→ TO DO: Please repeat every line of the records below verbatim, leaving the pictures out of your answer.

-- start RECORD EXCERPTS --

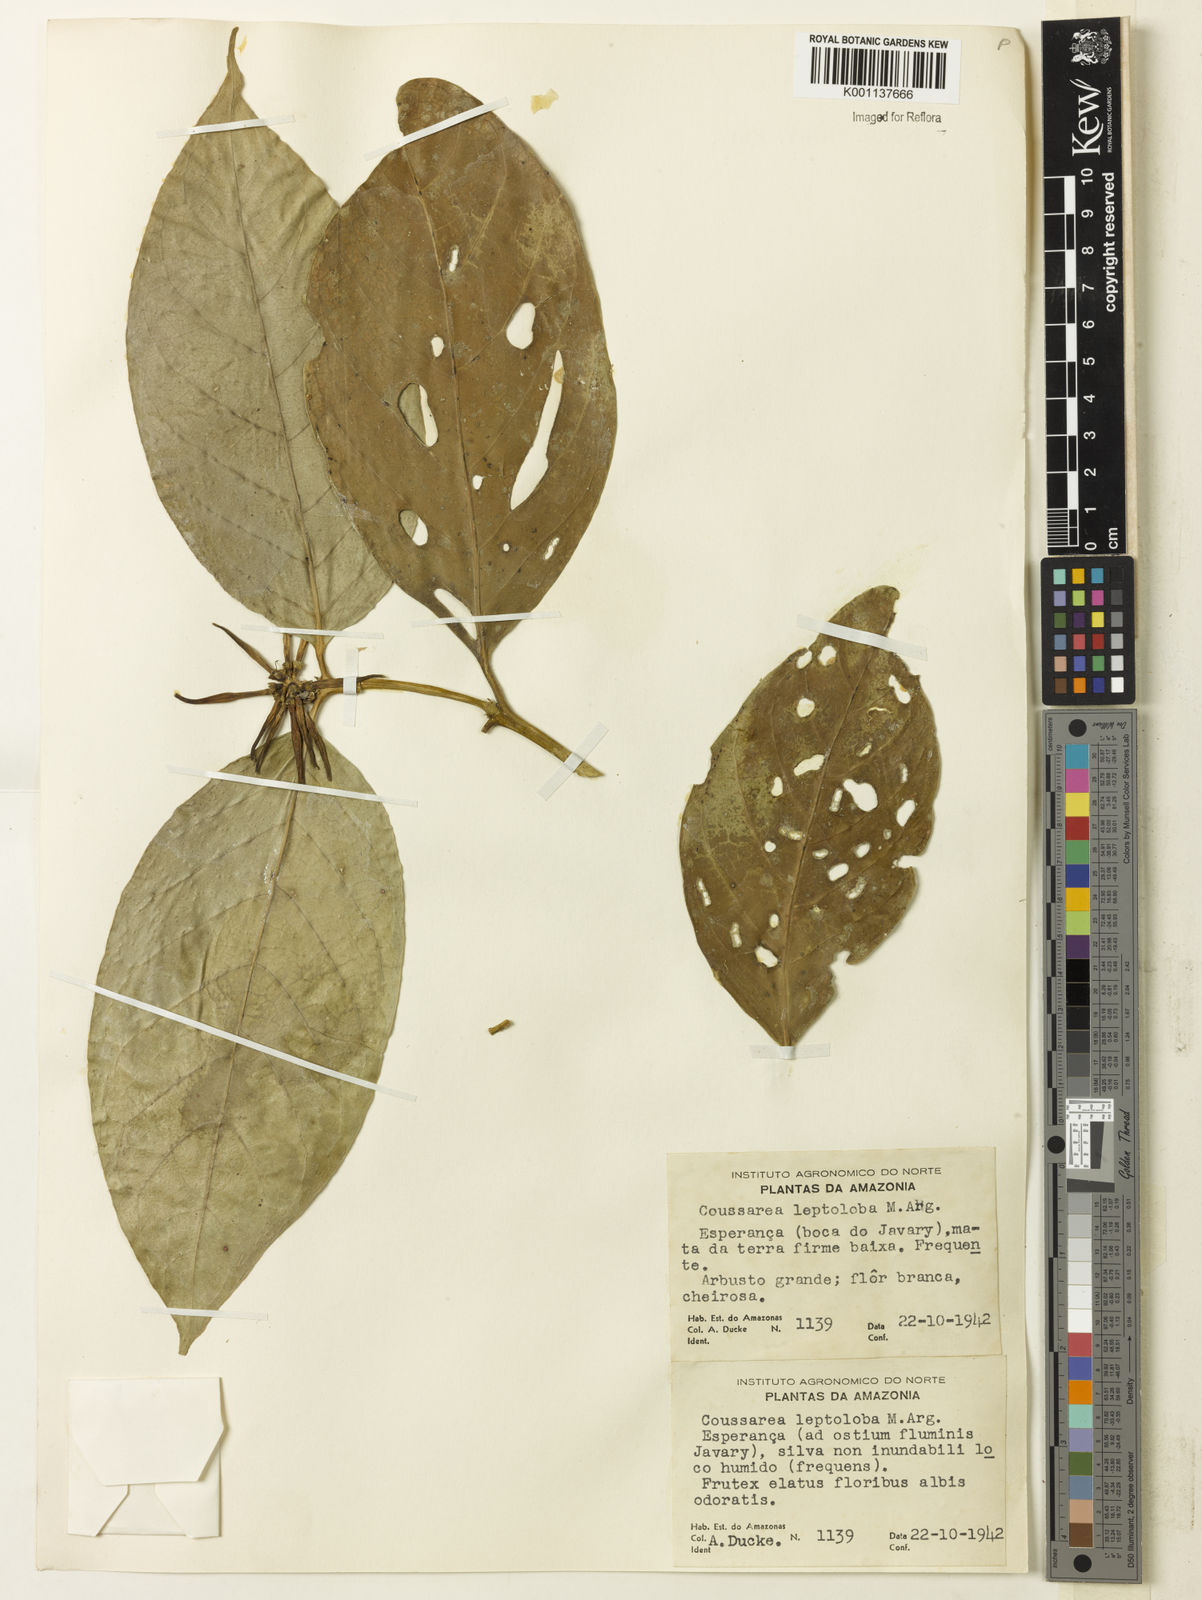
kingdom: Plantae
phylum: Tracheophyta
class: Magnoliopsida
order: Gentianales
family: Rubiaceae
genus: Coussarea
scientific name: Coussarea
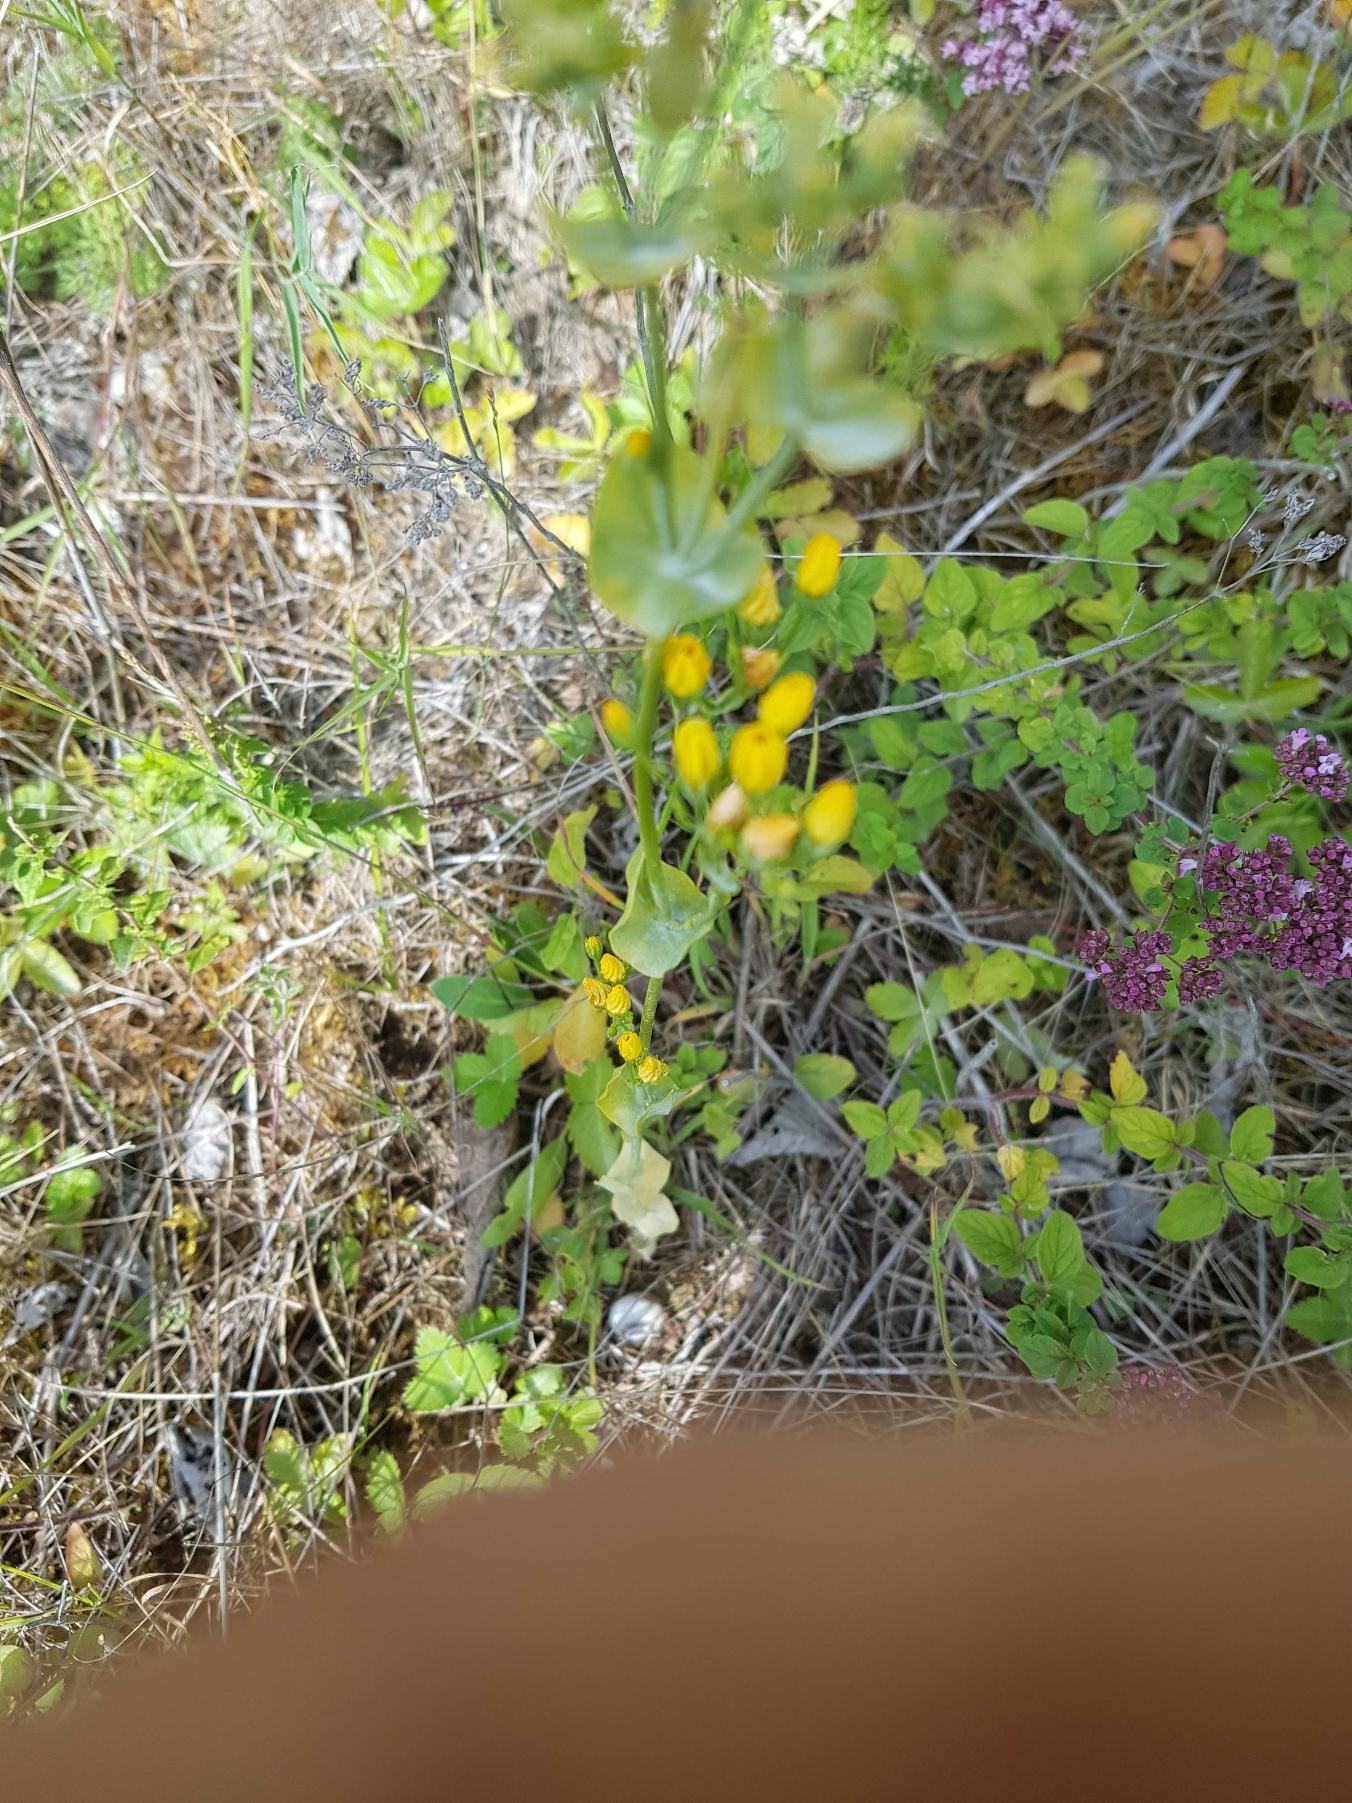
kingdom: Plantae
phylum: Tracheophyta
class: Magnoliopsida
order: Gentianales
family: Gentianaceae
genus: Blackstonia
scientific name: Blackstonia perfoliata
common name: Almindelig gyldenurt
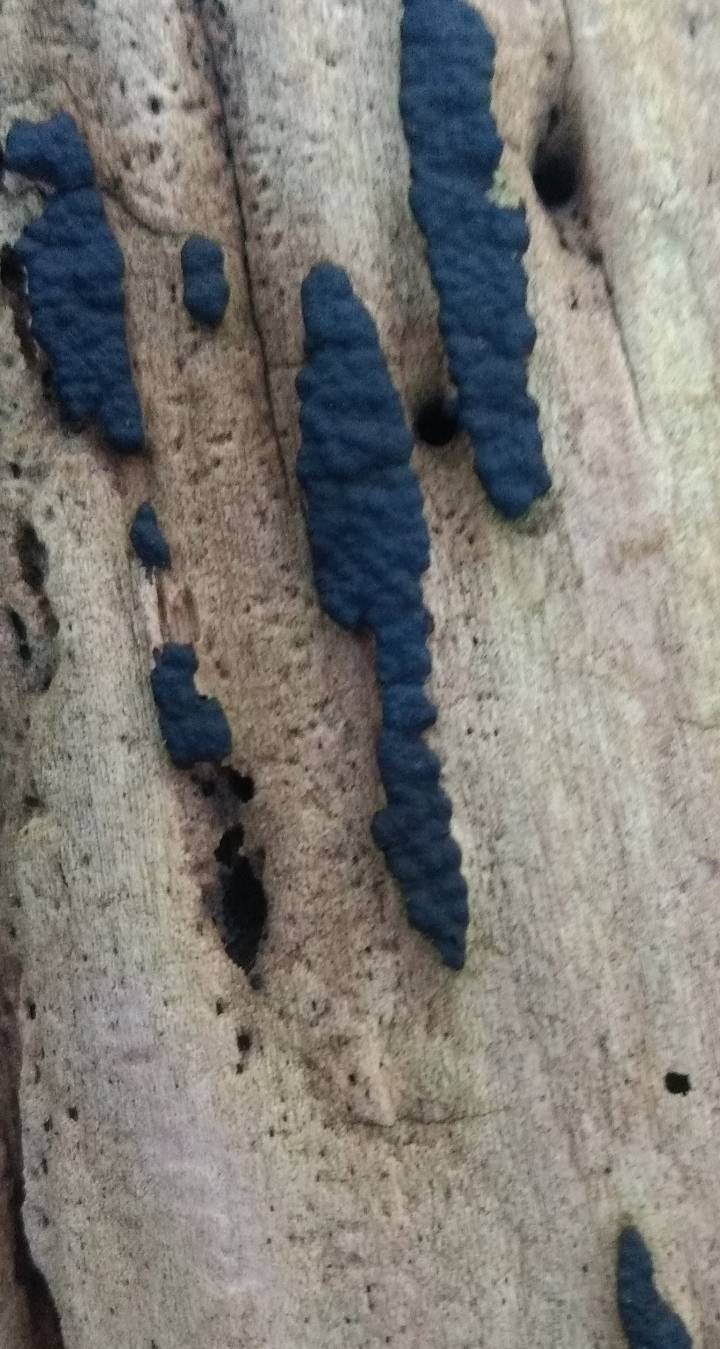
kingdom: Fungi
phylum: Ascomycota
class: Sordariomycetes
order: Xylariales
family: Xylariaceae
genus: Nemania
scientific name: Nemania
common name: kuldyne
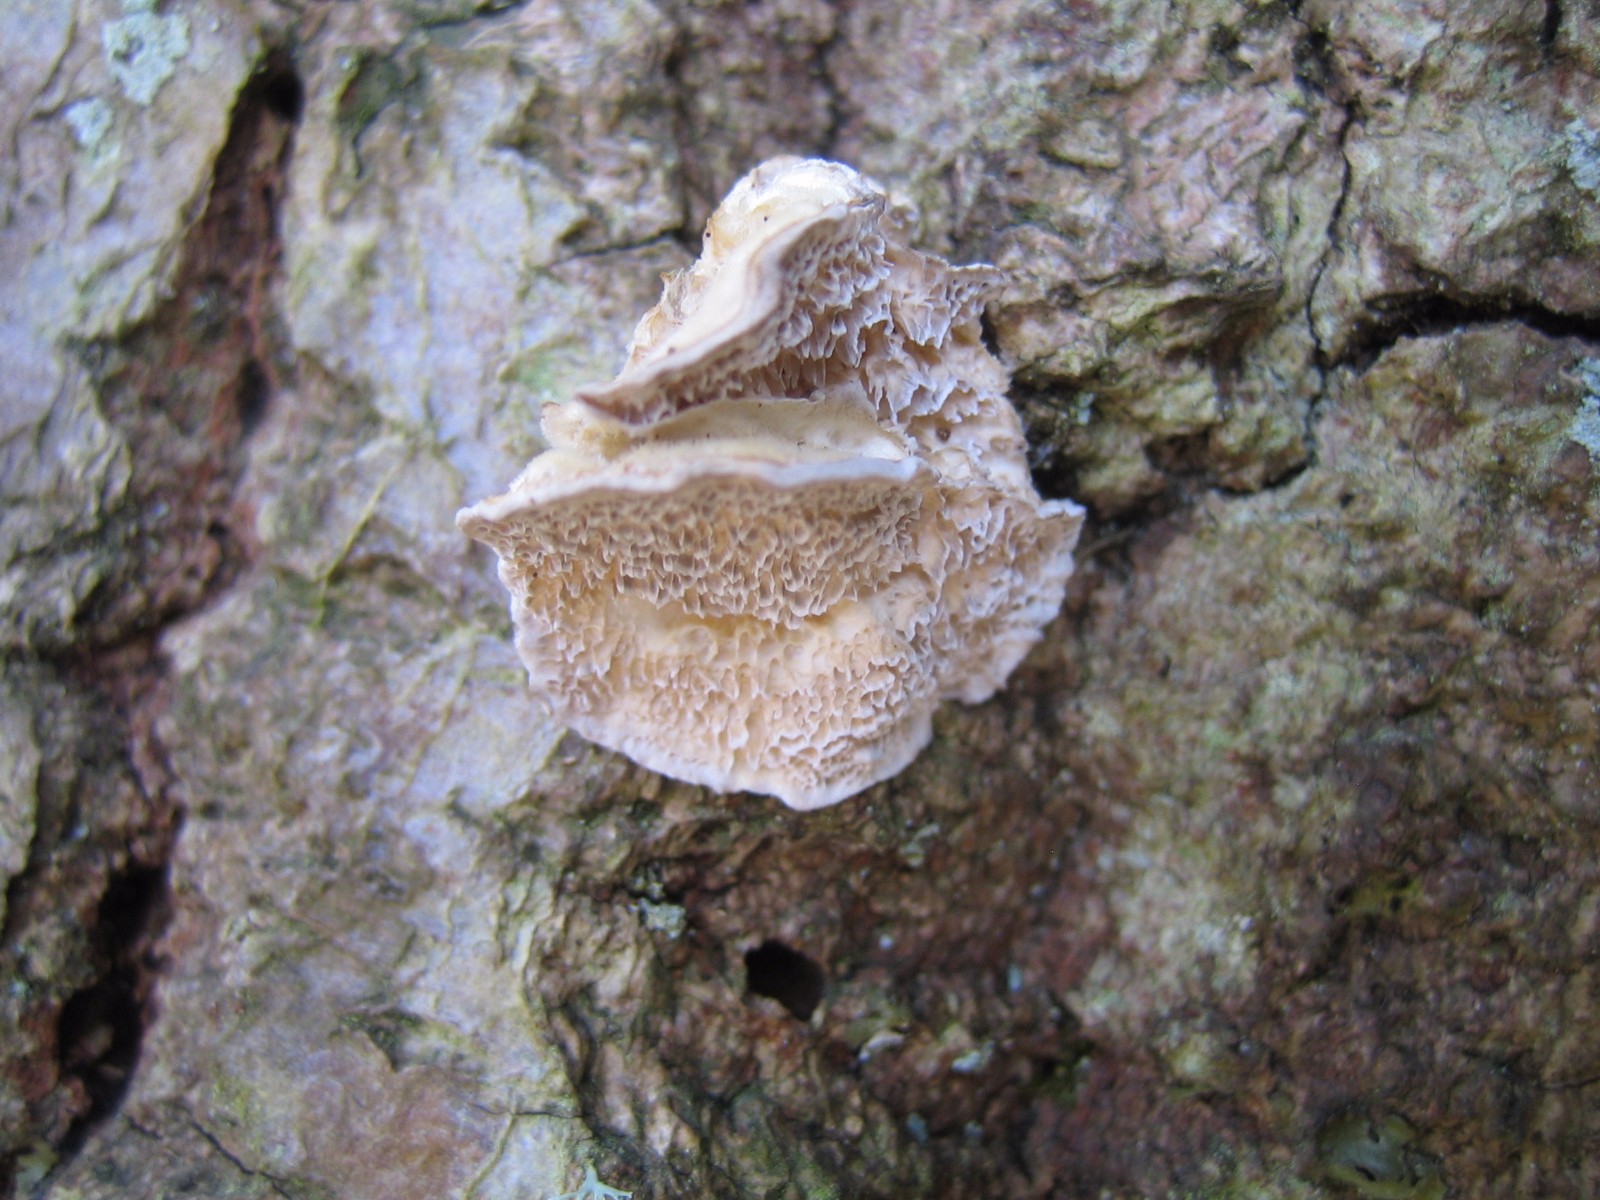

-- end RECORD EXCERPTS --

→ TASK RESPONSE:
kingdom: Plantae
phylum: Tracheophyta
class: Magnoliopsida
order: Gentianales
family: Rubiaceae
genus: Coussarea
scientific name: Coussarea
kingdom: Plantae
phylum: Tracheophyta
class: Magnoliopsida
order: Gentianales
family: Gentianaceae
genus: Blackstonia
scientific name: Blackstonia perfoliata
common name: Almindelig gyldenurt
kingdom: Fungi
phylum: Ascomycota
class: Sordariomycetes
order: Xylariales
family: Xylariaceae
genus: Nemania
scientific name: Nemania
common name: kuldyne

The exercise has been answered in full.